Jul 10, 2009 01:06
i find sleep difficult. it always has been. even as a kid i was rubish at sleep. i envy those of you who can leave their heads down and within minutes be fast asleep, only to wake up feeling refreshed and ready to get out of bed.
unless i'm completely exhausted due to illness or drunkedness, I have to fall gradually to sleep.

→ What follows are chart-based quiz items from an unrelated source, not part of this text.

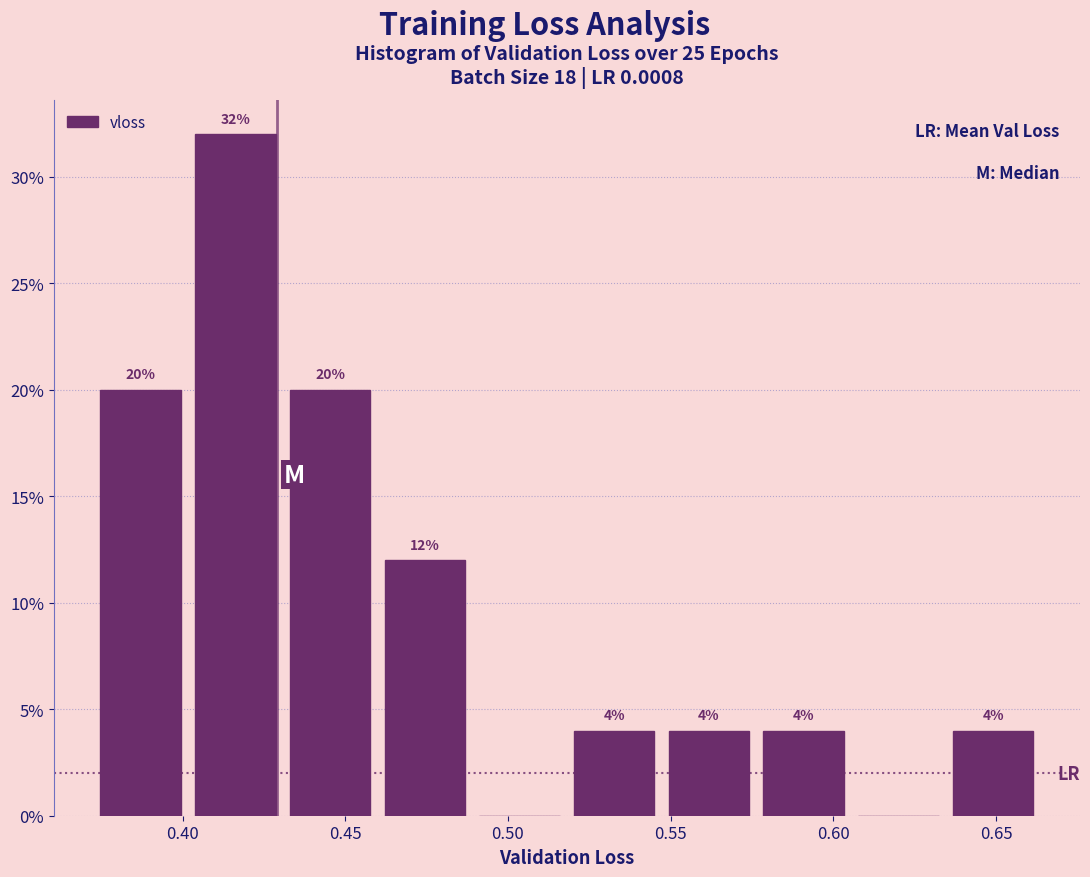

Over which range of the x-axis is the bar tallest?

0.400 to 0.430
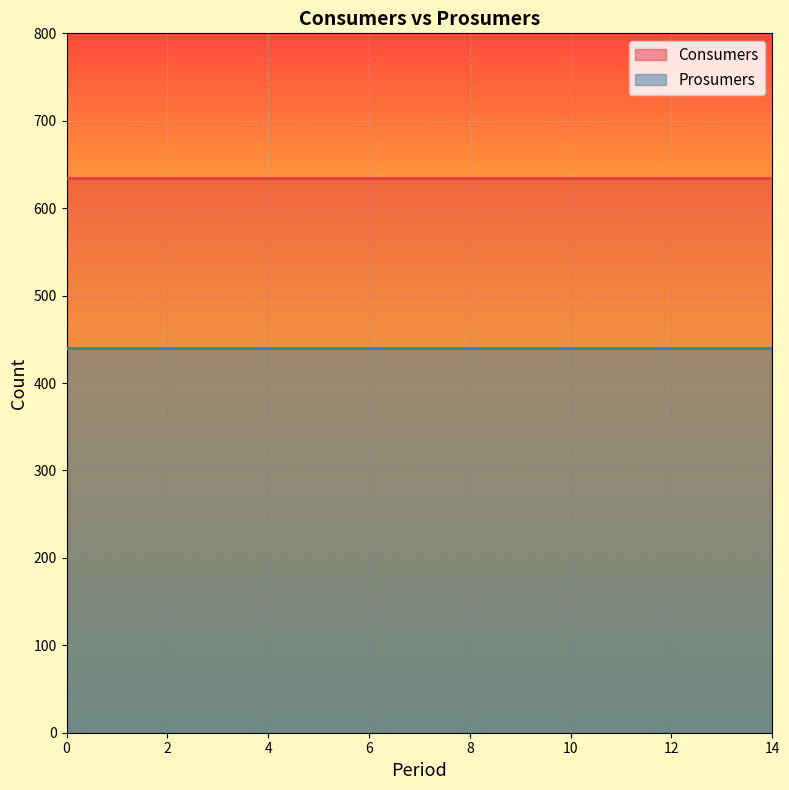

True or false: Prosumers has a value of 777 at 11.

False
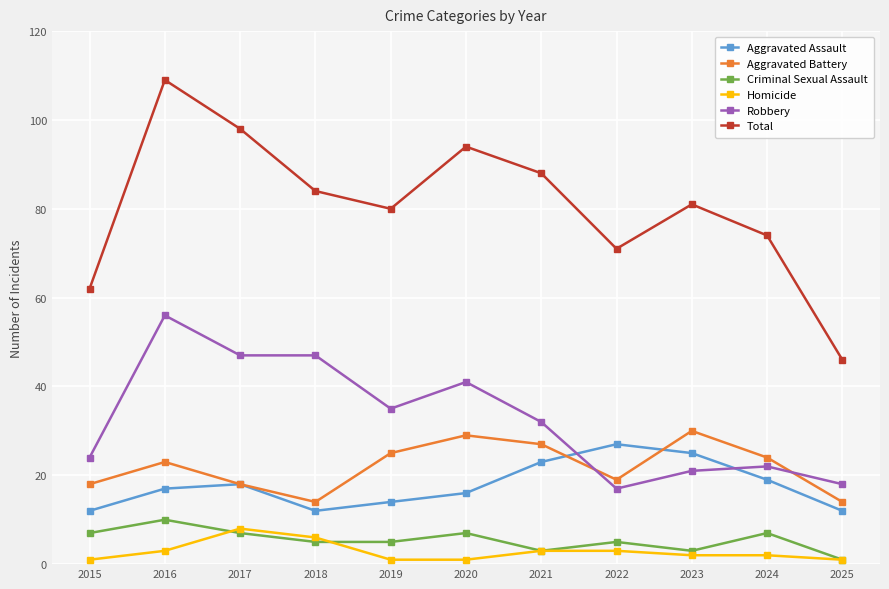

What is the approximate value of Homicide at 2017?

8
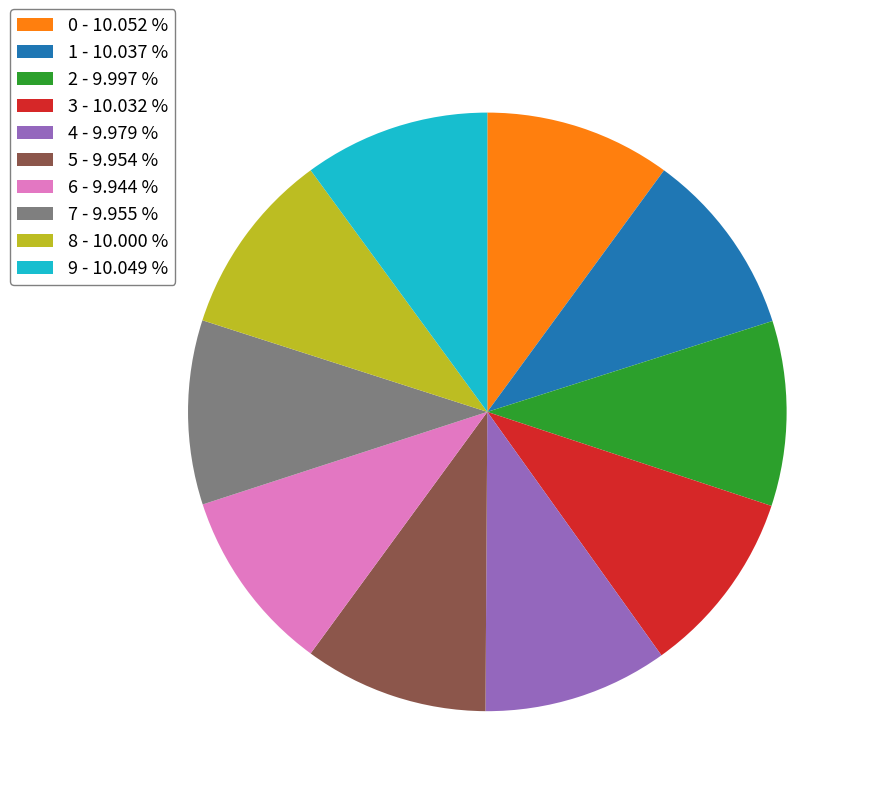

How many slices are in this pie chart?

10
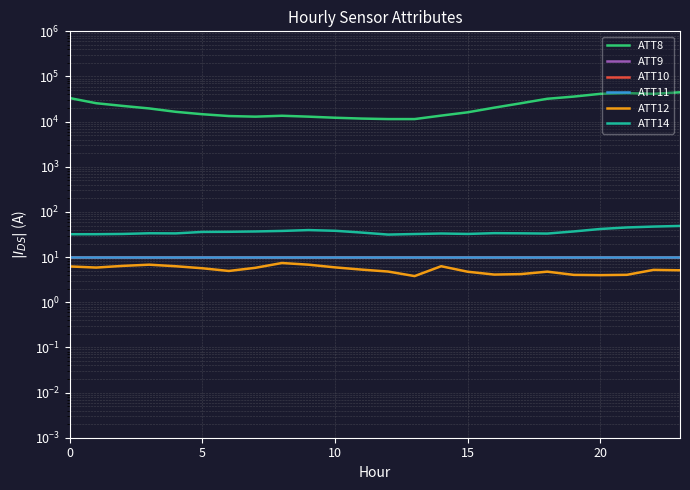

How many lines are shown in the chart?

6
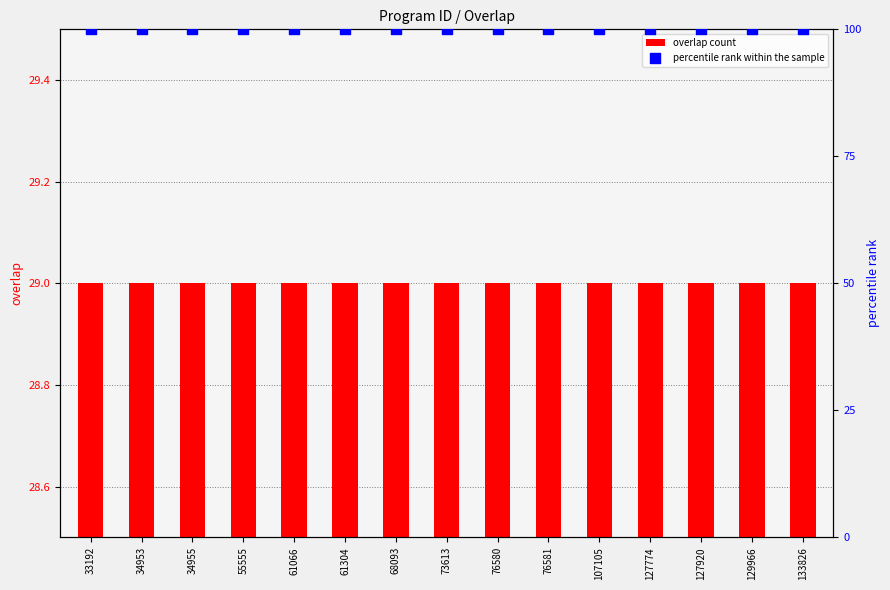

Is the value of percentile rank within the sample at 34955 greater than the value of overlap count at 107105?

Yes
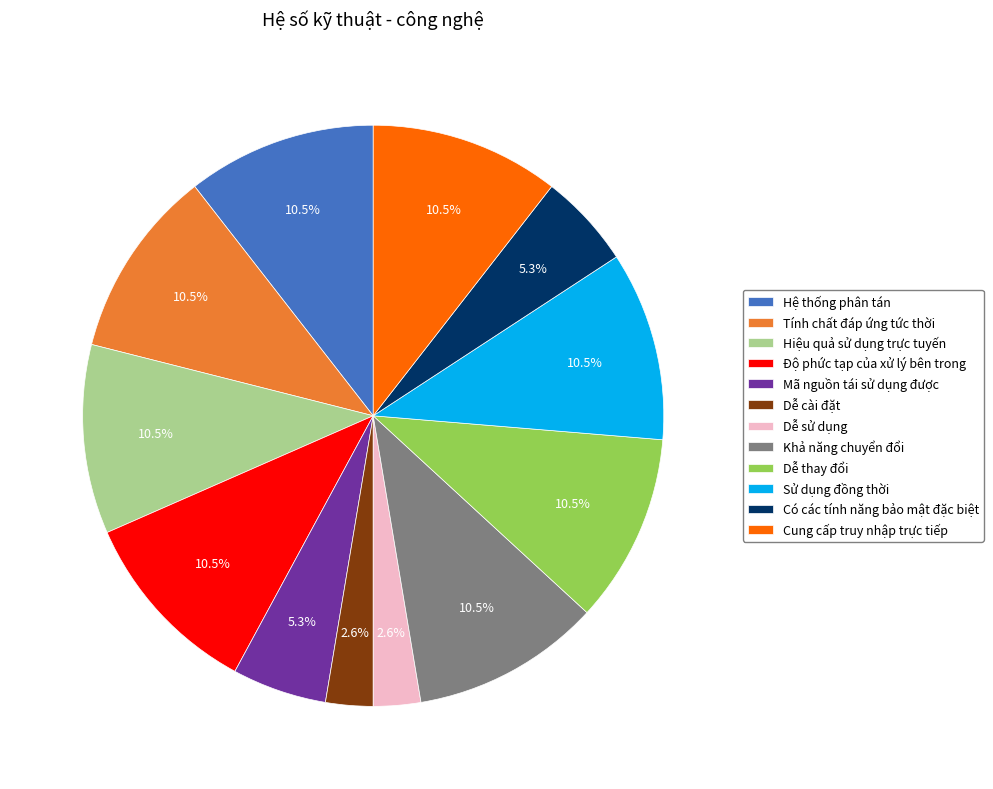

What percentage is the Dễ cài đặt slice, to the nearest percent?

3%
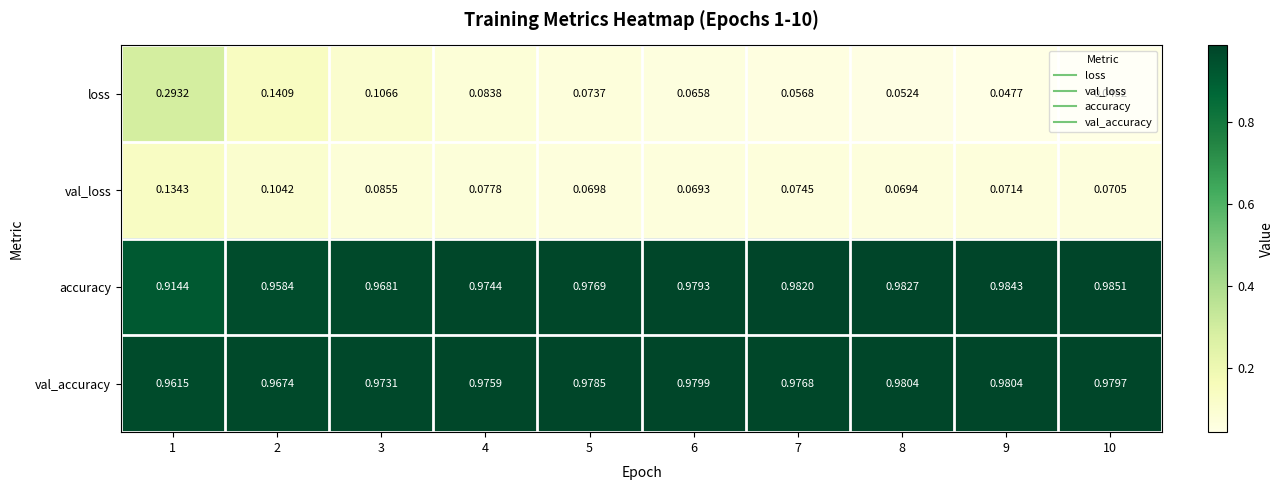

Which series has the widest spread of values?

loss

I think thoughts, because they are there in my head, and eventually the thoughts become less real and more absurd and finally drift away. of course, during this process if i'm startled or distracted, i have to start all over again. and my body starts to ache from the warmth of the bed and the solitary position i am confined to, so it becomes more and more difficult to drift off.
eric's been snoring lately. on and off he always has, but it never seemed so loud before. and i could always make the noise fade by pinching his nose so he has to breathe through his mouth. now he snores louder when breathing through his mouth. i know it's not something he can control, but it's really annoying. and when i nudge him to get him to wake up enough to stop, he gets annoyed. and i'm annoyed that he's snoring in the first place, but i don't know what to do.
i have to be up at 7:30 every morning and work sometimes three jobs (like i do tomorrow) where i'll be working from 8:30am to 11pm only pausing to travel from one location to the other. and it just sucks, because it's 1am, and i should be sleeping because whether or not i'm sleeping right now, my alarm is still going off at 7:30. i went to bed over an hour ago.
i spent all last night sleeping on the couch. it doesn't matter anymore tonight. i'm not tired at all. i'm exhausted physically, but so stressed mentally about the lack of sleep, that i couldn't sleep anyway. i'm going to be one grumpy muffin by the time i get off at 11pm tomorrow. (today.)